(Records excerpted from a collection)
-=-=-=-=-
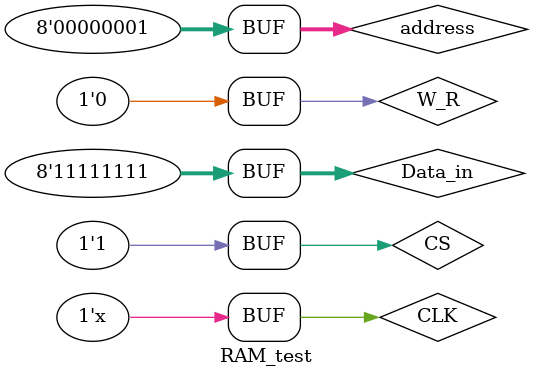
<source format=v>
`timescale 1ns / 1ps


module RAM_test;

	// Inputs
	reg [7:0] address;
	reg [7:0] Data_in;
	reg W_R;
	reg CS;
	reg CLK;

	// Outputs
	wire [7:0] Data_out;

	// Instantiate the Unit Under Test (UUT)
	RAM_mod uut (
		.address(address), 
		.data(Data_in), 
		.w_r(W_R), 
		.cs(CS), 
		.clk(CLK), 
		.out(Data_out)
	);

	initial begin
		// Initialize Inputs
		address = 0;
		Data_in = 0;
		W_R = 0;
		CS = 0;
		CLK = 0;

		// Wait 100 ns for global reset to finish
		#100;
        
		// Add stimulus here

		Data_in=8'b11001100;W_R=1;address=0;CS=1;
		
		#100;
		Data_in=8'b11111100;address=1;
		
		#100;
		CS=0;
		
		#100;
		CS=1;W_R=0;address=0;
		
		#100;
		Data_in=8'b11111111;address=1;
		
		
	end
	
	always
	begin
	#10;
	CLK=!CLK;
	end
      
endmodule


</source>
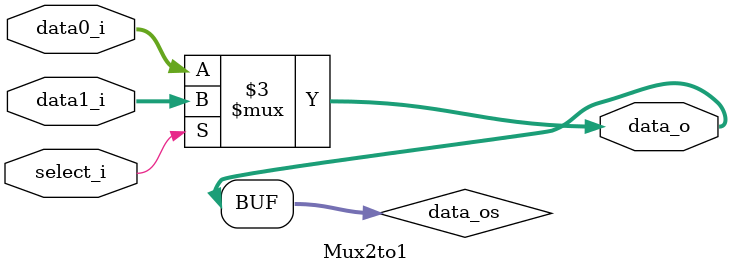
<source format=v>
module Mux2to1( data0_i, data1_i, select_i, data_o );

parameter size = 32;			   
			
//I/O ports               
input wire	[size-1:0] data0_i;          
input wire	[size-1:0] data1_i;
input wire	select_i;
output wire	[size-1:0] data_o; 
//Main function
/*your code here*/
reg     [size-1:0] data_os;
assign data_o = data_os;
always @ (data0_i or data1_i or select_i) begin
    if(select_i) data_os = data1_i;
	else data_os = data0_i;
end


endmodule   
    
</source>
-=-=-=-=-
### THE TASK
Leave the pictures aside and print exactly, and only, the lines from the one with "Under Test (UUT)" through the end of the data, both included.

### RESPONSE BELOW
	// Instantiate the Unit Under Test (UUT)
	RAM_mod uut (
		.address(address), 
		.data(Data_in), 
		.w_r(W_R), 
		.cs(CS), 
		.clk(CLK), 
		.out(Data_out)
	);

	initial begin
		// Initialize Inputs
		address = 0;
		Data_in = 0;
		W_R = 0;
		CS = 0;
		CLK = 0;

		// Wait 100 ns for global reset to finish
		#100;
        
		// Add stimulus here

		Data_in=8'b11001100;W_R=1;address=0;CS=1;
		
		#100;
		Data_in=8'b11111100;address=1;
		
		#100;
		CS=0;
		
		#100;
		CS=1;W_R=0;address=0;
		
		#100;
		Data_in=8'b11111111;address=1;
		
		
	end
	
	always
	begin
	#10;
	CLK=!CLK;
	end
      
endmodule


</source>
<source format=v>
module Mux2to1( data0_i, data1_i, select_i, data_o );

parameter size = 32;			   
			
//I/O ports               
input wire	[size-1:0] data0_i;          
input wire	[size-1:0] data1_i;
input wire	select_i;
output wire	[size-1:0] data_o; 
//Main function
/*your code here*/
reg     [size-1:0] data_os;
assign data_o = data_os;
always @ (data0_i or data1_i or select_i) begin
    if(select_i) data_os = data1_i;
	else data_os = data0_i;
end


endmodule   
    
</source>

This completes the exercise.